Upstate News

January 24, 2000
Darryl Geddes 315 464-4828

Institute for Human Performance opens at Upstate Medical University Jan. 27

The new $50 million Institute for Human Performance will officially open on the campus of SUNY Upstate Medical University in Syracuse on Thursday, Jan. 27 during a reception for those instrumental in the Institute’s creation. The Institute will serve as an incubator for millions of dollars of biomedical research aimed at extending the reaches of human performance and dissolving limitations of disease, disability and aging.

“This extraordinary building holds the power and the promise of expanding human performance for all — world class athletes and individuals with physical disabilities — by helping us improve how we jump, dance, run, sit, swim, walk — and live,” said Gregory L. Eastwood, M.D., president of Upstate, formerly known as the SUNY Health Science Center. “Through the synergy of physicians working in close collaboration with neuroscientists, bioengineers and others we will be on a fast track for finding cures for what ails us, strengthening the educational foundation of our future doctors and scientists and improving patient access to breakthrough treatments.”
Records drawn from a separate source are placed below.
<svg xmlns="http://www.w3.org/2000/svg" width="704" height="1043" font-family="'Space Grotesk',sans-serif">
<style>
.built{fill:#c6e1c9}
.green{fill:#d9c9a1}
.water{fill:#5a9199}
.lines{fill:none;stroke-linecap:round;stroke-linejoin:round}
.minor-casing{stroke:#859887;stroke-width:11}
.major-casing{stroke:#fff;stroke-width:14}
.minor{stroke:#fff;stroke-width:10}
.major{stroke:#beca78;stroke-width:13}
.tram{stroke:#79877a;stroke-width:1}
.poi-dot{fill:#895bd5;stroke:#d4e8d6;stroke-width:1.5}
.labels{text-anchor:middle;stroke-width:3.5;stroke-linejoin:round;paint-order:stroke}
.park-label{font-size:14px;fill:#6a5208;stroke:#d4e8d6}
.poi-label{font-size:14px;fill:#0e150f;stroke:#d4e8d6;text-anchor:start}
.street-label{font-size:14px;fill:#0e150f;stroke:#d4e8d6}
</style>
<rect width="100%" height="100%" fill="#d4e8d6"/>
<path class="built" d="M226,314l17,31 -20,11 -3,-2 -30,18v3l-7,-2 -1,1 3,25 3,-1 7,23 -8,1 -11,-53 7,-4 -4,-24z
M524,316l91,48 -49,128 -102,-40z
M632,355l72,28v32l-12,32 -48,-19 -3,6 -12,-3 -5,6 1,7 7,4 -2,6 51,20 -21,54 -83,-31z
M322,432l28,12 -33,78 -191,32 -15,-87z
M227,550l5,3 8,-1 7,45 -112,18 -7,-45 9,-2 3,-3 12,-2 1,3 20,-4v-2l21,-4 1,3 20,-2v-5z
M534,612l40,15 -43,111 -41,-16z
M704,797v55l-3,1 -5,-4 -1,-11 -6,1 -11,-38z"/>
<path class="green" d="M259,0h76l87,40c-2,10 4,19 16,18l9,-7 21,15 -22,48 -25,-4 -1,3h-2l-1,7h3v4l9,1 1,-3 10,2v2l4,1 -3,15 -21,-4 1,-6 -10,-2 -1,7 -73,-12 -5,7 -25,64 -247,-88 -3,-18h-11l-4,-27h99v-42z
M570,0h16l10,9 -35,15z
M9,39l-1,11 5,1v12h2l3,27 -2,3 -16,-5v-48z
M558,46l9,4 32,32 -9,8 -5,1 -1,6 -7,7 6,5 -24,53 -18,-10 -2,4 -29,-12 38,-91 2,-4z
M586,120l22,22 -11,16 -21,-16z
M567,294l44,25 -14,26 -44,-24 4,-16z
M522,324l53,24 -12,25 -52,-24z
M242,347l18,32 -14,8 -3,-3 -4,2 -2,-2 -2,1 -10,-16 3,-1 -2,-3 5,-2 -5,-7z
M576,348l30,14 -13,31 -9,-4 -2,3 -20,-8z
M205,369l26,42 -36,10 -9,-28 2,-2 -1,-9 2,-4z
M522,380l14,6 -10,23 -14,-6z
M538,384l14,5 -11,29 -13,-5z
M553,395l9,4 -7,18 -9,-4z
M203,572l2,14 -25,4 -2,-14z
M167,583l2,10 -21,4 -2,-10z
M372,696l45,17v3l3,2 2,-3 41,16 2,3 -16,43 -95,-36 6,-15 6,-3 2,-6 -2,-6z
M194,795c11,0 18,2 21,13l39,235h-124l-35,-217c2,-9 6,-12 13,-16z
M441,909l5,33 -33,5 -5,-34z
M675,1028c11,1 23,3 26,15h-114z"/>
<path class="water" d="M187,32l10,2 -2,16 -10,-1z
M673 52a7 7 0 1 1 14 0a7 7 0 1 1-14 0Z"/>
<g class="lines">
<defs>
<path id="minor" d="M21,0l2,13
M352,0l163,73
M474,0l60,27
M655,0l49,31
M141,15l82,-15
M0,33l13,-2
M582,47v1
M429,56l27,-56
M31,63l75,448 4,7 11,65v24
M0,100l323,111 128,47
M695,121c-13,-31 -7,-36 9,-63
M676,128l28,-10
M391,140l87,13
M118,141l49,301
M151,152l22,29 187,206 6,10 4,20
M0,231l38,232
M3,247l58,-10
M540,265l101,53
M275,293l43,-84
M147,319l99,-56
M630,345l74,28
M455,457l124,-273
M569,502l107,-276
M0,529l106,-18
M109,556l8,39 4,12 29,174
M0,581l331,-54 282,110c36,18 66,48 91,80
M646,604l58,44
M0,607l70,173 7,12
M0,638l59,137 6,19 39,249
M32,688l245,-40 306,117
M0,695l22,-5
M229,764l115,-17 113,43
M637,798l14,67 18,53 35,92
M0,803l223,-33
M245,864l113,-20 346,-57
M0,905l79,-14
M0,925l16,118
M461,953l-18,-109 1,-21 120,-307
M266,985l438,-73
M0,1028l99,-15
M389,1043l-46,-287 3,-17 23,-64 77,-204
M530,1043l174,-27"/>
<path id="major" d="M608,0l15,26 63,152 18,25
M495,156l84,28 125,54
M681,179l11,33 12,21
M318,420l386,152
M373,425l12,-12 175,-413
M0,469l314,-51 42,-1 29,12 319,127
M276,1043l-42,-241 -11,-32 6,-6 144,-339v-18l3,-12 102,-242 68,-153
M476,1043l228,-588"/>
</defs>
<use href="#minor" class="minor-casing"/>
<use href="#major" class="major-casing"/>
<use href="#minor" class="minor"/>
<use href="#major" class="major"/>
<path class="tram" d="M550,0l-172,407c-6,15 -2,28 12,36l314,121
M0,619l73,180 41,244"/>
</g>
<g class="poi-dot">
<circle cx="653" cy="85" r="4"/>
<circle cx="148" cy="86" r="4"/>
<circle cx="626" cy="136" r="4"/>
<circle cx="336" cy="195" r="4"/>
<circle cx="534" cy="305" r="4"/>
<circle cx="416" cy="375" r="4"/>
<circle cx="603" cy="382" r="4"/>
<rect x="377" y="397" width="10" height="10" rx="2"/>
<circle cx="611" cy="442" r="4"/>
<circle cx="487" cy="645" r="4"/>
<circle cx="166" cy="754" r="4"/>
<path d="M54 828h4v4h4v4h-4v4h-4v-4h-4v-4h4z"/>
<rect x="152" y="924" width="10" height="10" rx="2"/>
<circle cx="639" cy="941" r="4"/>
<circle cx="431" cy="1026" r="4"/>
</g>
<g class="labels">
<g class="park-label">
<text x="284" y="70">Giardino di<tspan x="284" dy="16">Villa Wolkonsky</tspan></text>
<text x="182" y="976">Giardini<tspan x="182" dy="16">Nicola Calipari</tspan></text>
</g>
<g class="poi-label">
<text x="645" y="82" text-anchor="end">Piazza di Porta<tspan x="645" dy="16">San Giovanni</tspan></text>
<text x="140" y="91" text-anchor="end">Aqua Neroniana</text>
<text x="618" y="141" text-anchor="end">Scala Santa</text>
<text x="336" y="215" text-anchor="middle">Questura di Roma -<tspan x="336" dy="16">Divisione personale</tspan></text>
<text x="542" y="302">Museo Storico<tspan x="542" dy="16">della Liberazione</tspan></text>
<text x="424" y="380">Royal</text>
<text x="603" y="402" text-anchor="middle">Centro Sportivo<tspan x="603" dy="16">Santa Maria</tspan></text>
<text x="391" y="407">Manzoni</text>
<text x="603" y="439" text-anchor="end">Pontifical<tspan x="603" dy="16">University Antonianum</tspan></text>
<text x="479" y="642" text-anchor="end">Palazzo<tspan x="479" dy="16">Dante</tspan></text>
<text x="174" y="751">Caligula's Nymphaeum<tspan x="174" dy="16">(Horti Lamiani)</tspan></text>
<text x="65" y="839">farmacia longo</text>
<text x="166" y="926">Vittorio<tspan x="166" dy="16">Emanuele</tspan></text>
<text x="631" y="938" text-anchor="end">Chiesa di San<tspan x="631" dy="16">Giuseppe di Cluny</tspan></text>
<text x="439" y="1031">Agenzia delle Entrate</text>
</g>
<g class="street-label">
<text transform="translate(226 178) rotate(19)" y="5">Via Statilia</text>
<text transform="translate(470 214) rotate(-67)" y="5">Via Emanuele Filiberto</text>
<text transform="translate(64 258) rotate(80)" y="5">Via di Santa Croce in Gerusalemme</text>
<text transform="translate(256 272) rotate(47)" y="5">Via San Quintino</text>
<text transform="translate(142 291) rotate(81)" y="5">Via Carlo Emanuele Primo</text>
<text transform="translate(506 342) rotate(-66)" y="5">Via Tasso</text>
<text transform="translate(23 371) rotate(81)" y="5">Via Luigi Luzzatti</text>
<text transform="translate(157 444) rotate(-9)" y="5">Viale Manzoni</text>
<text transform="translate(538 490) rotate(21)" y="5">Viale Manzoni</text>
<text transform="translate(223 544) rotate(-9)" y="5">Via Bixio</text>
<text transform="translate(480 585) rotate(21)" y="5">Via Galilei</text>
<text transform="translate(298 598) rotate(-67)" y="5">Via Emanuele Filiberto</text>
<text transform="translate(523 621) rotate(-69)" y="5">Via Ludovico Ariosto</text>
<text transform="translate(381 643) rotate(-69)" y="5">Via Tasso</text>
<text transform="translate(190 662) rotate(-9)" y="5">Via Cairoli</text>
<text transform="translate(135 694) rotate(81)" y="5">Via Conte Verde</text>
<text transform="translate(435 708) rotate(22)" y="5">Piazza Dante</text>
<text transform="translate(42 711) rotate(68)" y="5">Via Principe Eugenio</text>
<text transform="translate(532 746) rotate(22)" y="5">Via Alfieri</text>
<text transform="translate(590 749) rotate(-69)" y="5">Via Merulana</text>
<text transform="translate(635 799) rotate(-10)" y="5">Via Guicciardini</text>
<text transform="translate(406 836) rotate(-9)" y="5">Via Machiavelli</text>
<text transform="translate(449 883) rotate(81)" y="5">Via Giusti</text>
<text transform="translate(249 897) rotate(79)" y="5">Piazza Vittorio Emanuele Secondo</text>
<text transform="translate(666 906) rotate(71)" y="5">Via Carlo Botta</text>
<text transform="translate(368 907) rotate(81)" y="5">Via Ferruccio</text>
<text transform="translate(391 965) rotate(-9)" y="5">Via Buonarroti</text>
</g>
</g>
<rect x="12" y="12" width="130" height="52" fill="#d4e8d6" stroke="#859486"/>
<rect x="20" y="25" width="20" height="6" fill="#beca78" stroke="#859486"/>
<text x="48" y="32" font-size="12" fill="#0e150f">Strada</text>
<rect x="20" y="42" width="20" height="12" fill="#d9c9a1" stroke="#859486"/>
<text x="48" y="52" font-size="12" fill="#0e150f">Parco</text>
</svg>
The 200,000 square foot building — the size of a full city block — features four floors of technology and lab space to perform difficult and complex research endeavors.

“While we continue to make discoveries in laboratories with beakers and test tubes, many scientists require technology and equipment that is capable of monitoring the slightest change or computing the most complicated formulas,” Eastwood noted.
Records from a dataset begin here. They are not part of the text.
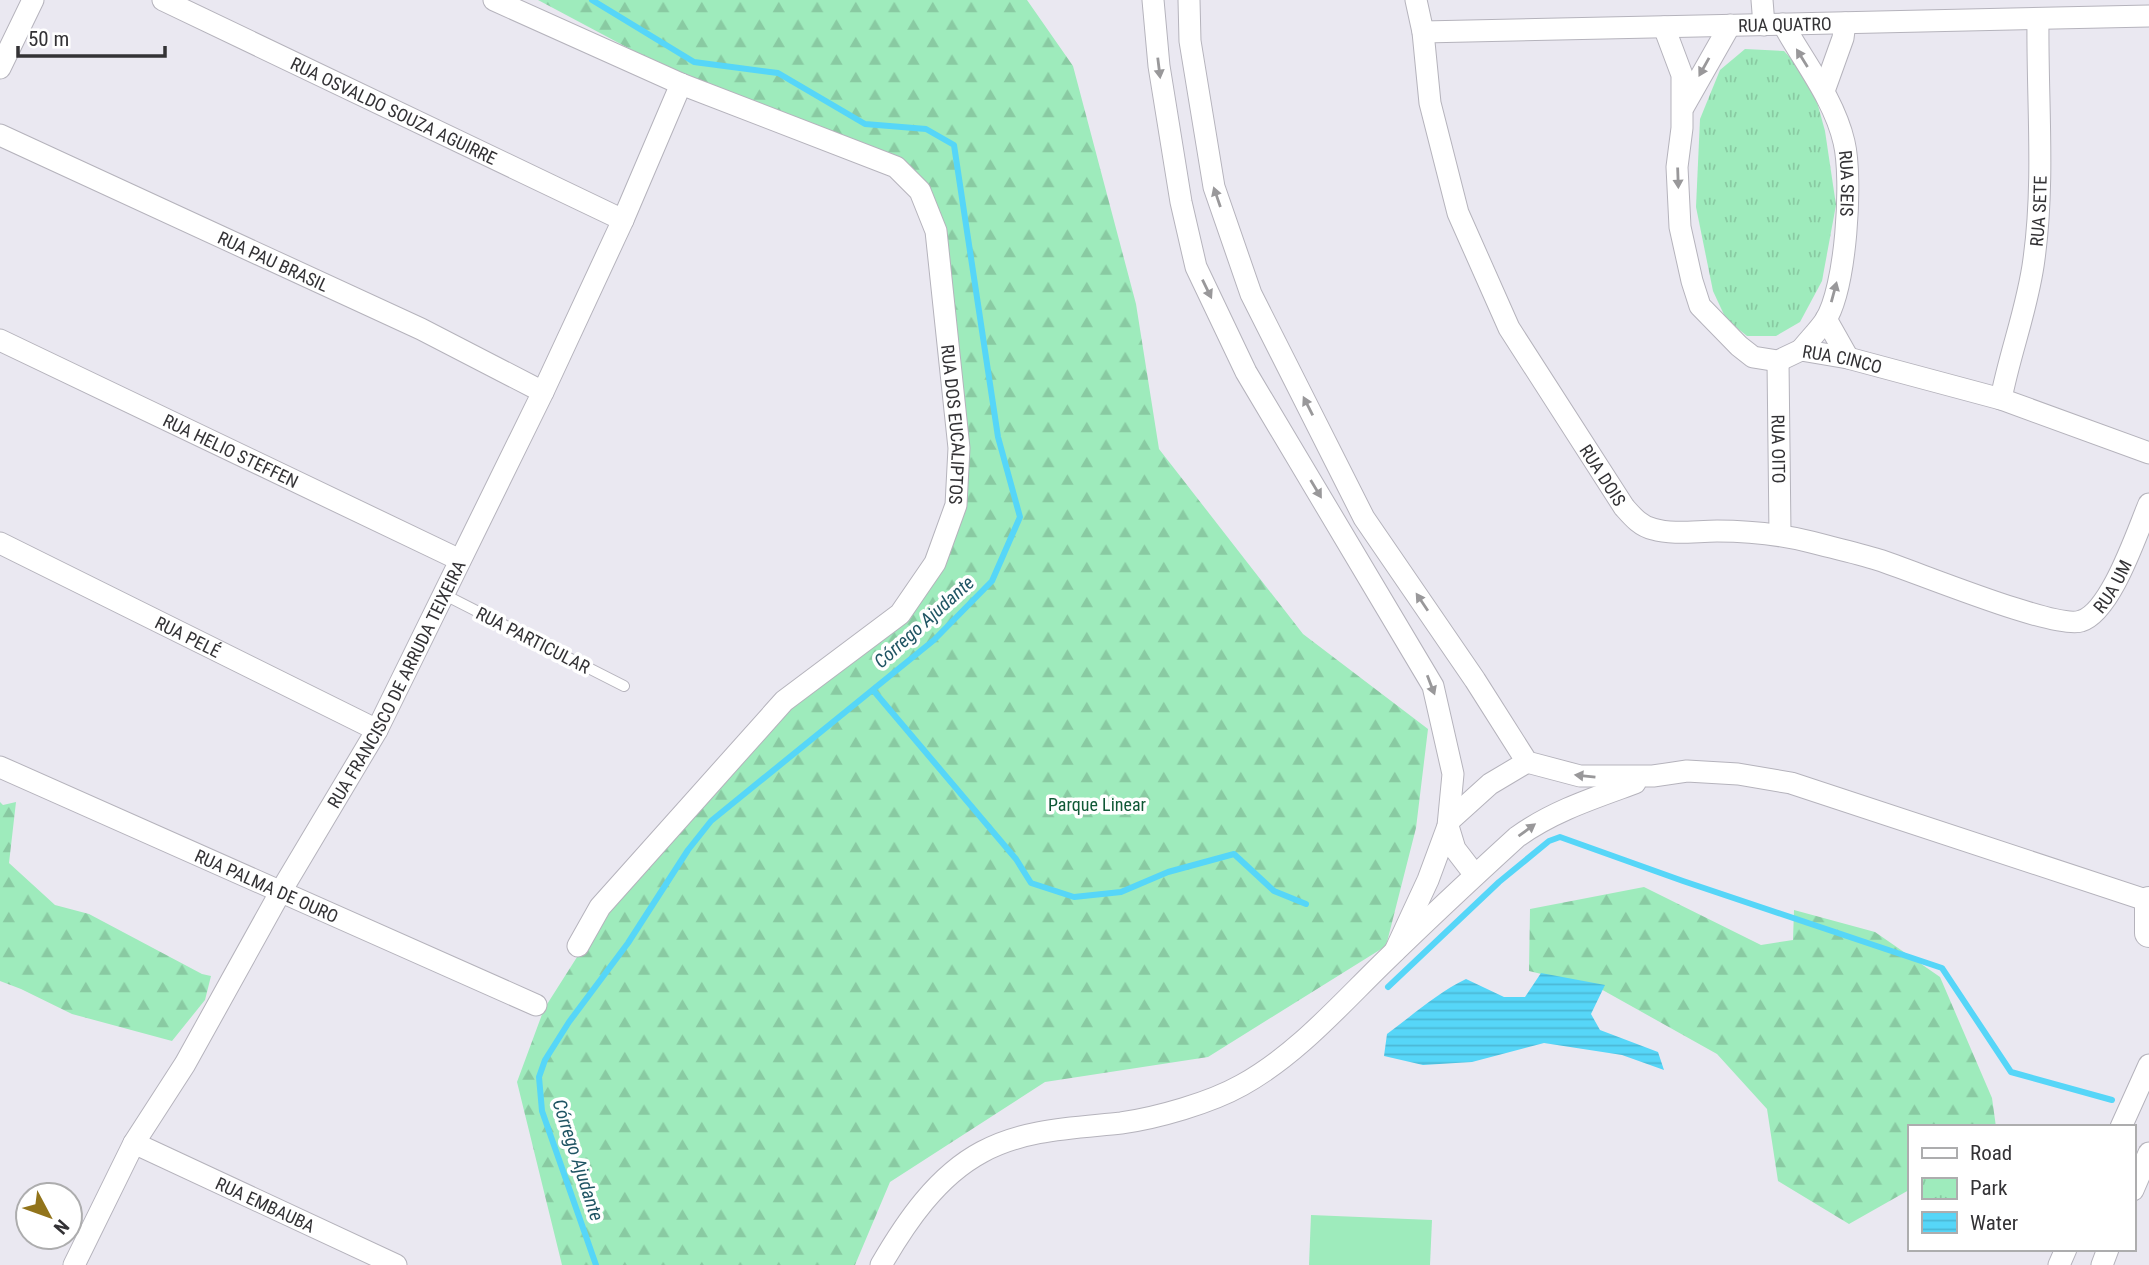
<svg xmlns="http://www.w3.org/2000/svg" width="2149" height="1265" viewBox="0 0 2149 1265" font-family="'Roboto Condensed',sans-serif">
  <defs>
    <pattern id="forest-firs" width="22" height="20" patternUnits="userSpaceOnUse" patternTransform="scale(1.75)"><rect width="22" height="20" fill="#9eebbc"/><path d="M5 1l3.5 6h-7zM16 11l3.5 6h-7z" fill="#89caa2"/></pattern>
    <pattern id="park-tufts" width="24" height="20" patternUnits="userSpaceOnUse" patternTransform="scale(1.75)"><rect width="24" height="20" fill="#9eebbc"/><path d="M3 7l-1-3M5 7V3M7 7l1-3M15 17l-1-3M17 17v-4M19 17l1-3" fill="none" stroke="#89caa2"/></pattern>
    <pattern id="water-rules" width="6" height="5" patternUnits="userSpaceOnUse" patternTransform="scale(1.75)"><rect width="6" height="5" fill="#56d6f8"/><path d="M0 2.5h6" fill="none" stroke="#4bb8d5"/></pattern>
  </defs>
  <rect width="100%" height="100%" fill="#eae8f1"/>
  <polygon fill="#9eebbc" points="1311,1215 1432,1220 1430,1265 1309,1265"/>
  <g fill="url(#forest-firs)">
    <polygon points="538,0 1027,0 1073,66 1136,304 1159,449 1303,634 1428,729 1416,828 1386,946 1208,1057 1045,1082 890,1182 855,1265 562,1265 517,1082 544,1009 605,913 789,706 904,619 961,510 925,191 692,82"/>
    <polygon points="0,802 3,805 16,802 9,863 55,905 89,914 202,974 211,976 205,1000 172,1041 72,1014 21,989 0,981"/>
    <polygon points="1644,887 1761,945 1793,940 1794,910 1875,932 1940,977 1992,1098 1996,1127 1909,1127 1909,1190 1849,1224 1778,1181 1767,1109 1717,1054 1599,988 1529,971 1530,909"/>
  </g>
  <polygon fill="url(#park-tufts)" points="1745,49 1784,51 1811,80 1825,131 1836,205 1822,281 1800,322 1776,336 1747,336 1726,319 1713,291 1696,207 1700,119 1720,70"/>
  <path fill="url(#water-rules)" d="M1541,973L1605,985L1591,1014L1600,1030L1658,1052L1664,1070L1622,1055L1544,1043L1472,1062L1423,1065L1384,1056L1387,1034C1413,1015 1437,993 1466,979L1504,997H1525Z"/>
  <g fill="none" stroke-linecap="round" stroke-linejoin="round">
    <g stroke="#56d6f8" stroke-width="6">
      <polyline points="592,0 694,62 778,73 865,124 926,129 954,145 998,437 1020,517 992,581 934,640 711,821 688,850 628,943 569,1022 545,1060 539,1077 542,1111 596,1265"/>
      <polyline points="873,690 1016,859 1031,883 1074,897 1121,892 1168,872 1234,854 1274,891 1306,904"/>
      <polyline points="1388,987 1499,882 1549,841 1560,837 1683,881 1942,968 2011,1072 2112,1100"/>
    </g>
    <g stroke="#b5b3bc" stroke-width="12">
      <polyline id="lane" points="443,594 624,686"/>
    </g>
    <g stroke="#b5b3bc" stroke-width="23">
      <g id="street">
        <path id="s1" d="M163,0L623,220"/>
        <path id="s2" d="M494,0L681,84L896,167L920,191L936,231L959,448L956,505L935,563L900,614L784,701L600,907L578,946"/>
        <polyline points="1153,0 1159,66 1181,202 1196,267 1246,372 1433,686 1453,774 1448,826 1428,880 1395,951"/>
        <polyline points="1189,0 1190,41 1214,187 1251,294 1364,518 1475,680 1527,762 1580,776 1653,776 1687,771 1738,774 1791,783 2149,901"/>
        <path id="s3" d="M1416,0L1423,32L1430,103L1458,213L1509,328L1624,507C1632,516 1640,526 1653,529C1673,535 1696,531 1717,531C1750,531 1779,534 1811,542C1834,548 1857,553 1879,560C1914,571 2055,630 2081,621C2111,612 2137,532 2149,504"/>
        <polyline points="1762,0 1764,25"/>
        <path id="s4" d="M1783,24C1804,62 1834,99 1844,142C1853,180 1846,289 1825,321C1818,331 1809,340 1801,350"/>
        <path id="s5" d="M1664,27L1682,75V128L1677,167L1680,227L1692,281L1700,306L1739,346L1753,357L1778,361L1801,350L1848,358L2001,399L2149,453"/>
        <path id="s6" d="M1423,32L2149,16"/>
        <polyline points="0,68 33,0"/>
        <polyline points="1824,91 1843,38 1845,23"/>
        <polyline points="1684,106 1730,25"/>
        <path id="s7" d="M0,135L421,329L543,392"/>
        <polyline points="1826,319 1848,358"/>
        <path id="s8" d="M0,340L460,560"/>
        <path id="s9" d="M1778,361L1780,534"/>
        <path id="s10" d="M2001,399C2010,352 2028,307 2034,259C2045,179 2037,99 2038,19"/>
        <path id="s11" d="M0,543L377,730"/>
        <path id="s12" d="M0,767L536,1005"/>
        <polyline points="1449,821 1490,784 1527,762"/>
        <polyline points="1448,826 1455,849 1475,875"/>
        <polyline points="2121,1127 2149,1065"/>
        <path id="s13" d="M134,1143L396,1265"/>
        <polyline points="2133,1190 2149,1153"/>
        <path id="s14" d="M74,1265L134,1143L185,1064L281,891L377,730L543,392L623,220L681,84"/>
        <path d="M881,1265C906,1222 937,1176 982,1152C1024,1129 1074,1128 1121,1123C1157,1118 1210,1103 1242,1085C1296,1055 1338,1007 1382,964C1426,921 1471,879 1517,837C1553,811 1594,798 1635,783"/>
        <polyline points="2059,1265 2066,1249"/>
        <polyline points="2102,1265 2108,1249"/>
      </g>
    </g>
    <g stroke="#b5b3bc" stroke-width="30">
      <polyline id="secondary" points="2149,901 2149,933"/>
    </g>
    <use href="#lane" stroke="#fff" stroke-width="10"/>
    <use href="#street" stroke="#fff" stroke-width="21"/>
    <use href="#secondary" stroke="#fff" stroke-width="28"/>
  </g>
  <defs><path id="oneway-solid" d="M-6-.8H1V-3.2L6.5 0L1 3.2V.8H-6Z" transform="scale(1.75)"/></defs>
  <g fill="#99989a">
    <use href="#oneway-solid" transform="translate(1802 58) rotate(-122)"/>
    <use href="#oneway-solid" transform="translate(1704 67) rotate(119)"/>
    <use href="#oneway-solid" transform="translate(1159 68) rotate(83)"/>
    <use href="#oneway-solid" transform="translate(1678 178) rotate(88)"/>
    <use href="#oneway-solid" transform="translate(1217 197) rotate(-109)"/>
    <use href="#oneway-solid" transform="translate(1207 289) rotate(64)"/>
    <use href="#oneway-solid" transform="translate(1834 292) rotate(-75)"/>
    <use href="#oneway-solid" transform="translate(1308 406) rotate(-117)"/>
    <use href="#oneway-solid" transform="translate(1316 489) rotate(59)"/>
    <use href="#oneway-solid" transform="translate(1422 602) rotate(-124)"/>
    <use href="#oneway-solid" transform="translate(1431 685) rotate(69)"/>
    <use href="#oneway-solid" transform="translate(1585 776) rotate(-174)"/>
    <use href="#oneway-solid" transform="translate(1527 830) rotate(-36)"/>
  </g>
  <g text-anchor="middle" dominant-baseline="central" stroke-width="7" stroke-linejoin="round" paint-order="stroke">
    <g font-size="18" fill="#333235" stroke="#fff">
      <text stroke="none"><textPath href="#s6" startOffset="362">RUA QUATRO</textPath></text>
      <text stroke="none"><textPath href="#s1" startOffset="256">RUA OSVALDO SOUZA AGUIRRE</textPath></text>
      <text stroke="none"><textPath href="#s4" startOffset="175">RUA SEIS</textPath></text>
      <text stroke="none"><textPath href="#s10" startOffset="192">RUA SETE</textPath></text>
      <text stroke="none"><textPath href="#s7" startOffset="301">RUA PAU BRASIL</textPath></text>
      <text stroke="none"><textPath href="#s5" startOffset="452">RUA CINCO</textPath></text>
      <text stroke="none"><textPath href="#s2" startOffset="707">RUA DOS EUCALIPTOS</textPath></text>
      <text stroke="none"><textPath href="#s9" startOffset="88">RUA OITO</textPath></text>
      <text stroke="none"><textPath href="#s8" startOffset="256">RUA HELIO STEFFEN</textPath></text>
      <text stroke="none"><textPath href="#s3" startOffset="518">RUA DOIS</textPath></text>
      <text stroke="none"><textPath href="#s3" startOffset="1083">RUA UM</textPath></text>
      <text stroke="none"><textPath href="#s11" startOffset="210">RUA PELÉ</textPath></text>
      <text transform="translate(533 640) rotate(27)">RUA PARTICULAR</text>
      <text stroke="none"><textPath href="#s14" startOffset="665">RUA FRANCISCO DE ARRUDA TEIXEIRA</textPath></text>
      <text stroke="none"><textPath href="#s12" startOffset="292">RUA PALMA DE OURO</textPath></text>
      <text stroke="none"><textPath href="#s13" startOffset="145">RUA EMBAUBA</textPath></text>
    </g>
    <g font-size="18" fill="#105936" stroke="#fff">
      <text x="1097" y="804">Parque Linear</text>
    </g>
    <g font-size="19" font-style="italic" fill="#1f5463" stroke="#fff">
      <text transform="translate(924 622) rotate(-42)">Córrego Ajudante</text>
      <text transform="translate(578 1160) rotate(72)">Córrego Ajudante</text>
    </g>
  </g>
  <rect x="1908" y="1125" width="228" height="126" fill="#ffffff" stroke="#adadae" stroke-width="2"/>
  <rect x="1922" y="1148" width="35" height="10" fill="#ffffff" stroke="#adadae" stroke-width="2"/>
  <text x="1970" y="1160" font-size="21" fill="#333235">Road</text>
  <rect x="1922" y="1178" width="35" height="21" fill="url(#park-tufts)" stroke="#adadae" stroke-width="2"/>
  <text x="1970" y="1195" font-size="21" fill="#333235">Park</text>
  <rect x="1922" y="1212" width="35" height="21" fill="url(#water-rules)" stroke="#adadae" stroke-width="2"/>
  <text x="1970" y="1230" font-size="21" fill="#333235">Water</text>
  <g transform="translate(49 1216) rotate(131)"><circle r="33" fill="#ffffff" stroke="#adadae" stroke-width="2"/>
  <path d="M0-5L12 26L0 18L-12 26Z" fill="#92741b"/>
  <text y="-10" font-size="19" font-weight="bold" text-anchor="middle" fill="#333235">N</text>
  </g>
  <path d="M18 46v10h147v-10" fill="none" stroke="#333235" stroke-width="3.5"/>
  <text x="28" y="46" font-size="21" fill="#333235" stroke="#ffffff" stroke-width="5" paint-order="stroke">50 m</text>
</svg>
Eastwood continued, “It is with this in mind that we have given our physicians and scientists the most advanced tools with which to uncover new insight into how the human body performs.”

Key features of the Institute include:

  • an indoor track with seven force plates for ultra-sensitive motion analysis. Force plate readings can be correlated with telemetric motion analysis data, such as muscular and skeletal images, and electromyography readings to create a precise picture of the interactive elements involved in motion.
  • radiostereometric analysis equipment that creates 3D X-ray images to measure minute changes with bone and joint replacement implants.
  • a multi-purpose aquatic center, anchored by a 25-meter, four-lane temperature controlled pool. The 200-ton floor of this extraordinary pool adjusts from ground level to seven feet in depth, making it ideal for diverse applications, including aquatic therapy under reduced-gravity conditions, performance analysis for competitive swimmers and health promotion programs.
  • an aquatic research laboratory where computers will use telemetry to capture cardiovascular, motion analysis and other data from patients in the pool.
  • a SwimEx hydrotherapy system, with 40 adjustable speeds of surface water, advanced instrumentation and complete underwater visibility. This system — similar to the one used by the U.S. Olympic athletes — adds a crucial dimension to both performance enhancement and rehabilitative capabilities of the Institute.

Research on a myriad of medical issues is already in progress at the Institute. Key studies include:

  • a $975,000 grant from the National Highway Traffic Safety Administration to develop a statewide emergency notification system that would provide automatic location information when wireless telephones are used to call 9-1-1.
  • an $800,000 grant from the National Institutes for Health to study how chronic pain is related to brain activity and brain chemistry.
  • a $711,000 grant from the Centers for Disease Control and Prevention to study the biomechanics of the moving wrist. By using software from the movie Toy Story, researchers will evaluate the moving wrist to establish the precise function of the major ligaments. This will enable them to develop better diagnostic methods and more effective surgical reconstructions.
  • a $524,000 grant from the National Institutes of Health to explore how artificial joint replacements adhere to bone. The ultimate goal is to reduce joint loosening and increase the longevity of joint replacements beyond 15 years.
  • a $300,000 grant from the Centers for Disease Control and Prevention to develop a prototype wellness program for women with mobility-related disabilities. Results will help hospitals, fitness centers and other institutions design health promotion programs for similar populations.
  • a $53,000 grant from the Orthopedic Research Education Foundation to study the bone density in young gymnasts. Early results, which show that extensive gymnastic activity significantly increased the bone density of gymnasts between ages 7 and 11, could have implications for preventing osteoporosis.
  • various biomedical companies are funding research into developing an artificial nucleus for patients with early intervertebral disk problems. Researchers have already developed a jelly-like nucleus that will not fragment and irritate tissues around the disc.

In addition, the Institute will serve as the headquarters of the New York State Indoor Environmental Quality Center, a new consortium supported in part by a $2 million federal grant. Researchers from nearby Syracuse University will partner with SUNY Upstate scientists to find how air, water, noise stress and other indoor elements affect human performance.

Upstate Provost Kenneth Barker, Ph.D., who will oversee the building’s research endeavors, called the Institute an investment in New York’s future. “The Institute represents a remarkable investment in the future of Central New York, and in the entire state by the State University of New York that will significantly strengthen New York’s stature as the place for confronting the challenges of biomedical science and improving the nation’s health.

“No other facility offers under one roof this distinctive combination of research and clinical care capabilities,” Barker said.

A public open house will be scheduled for late Spring.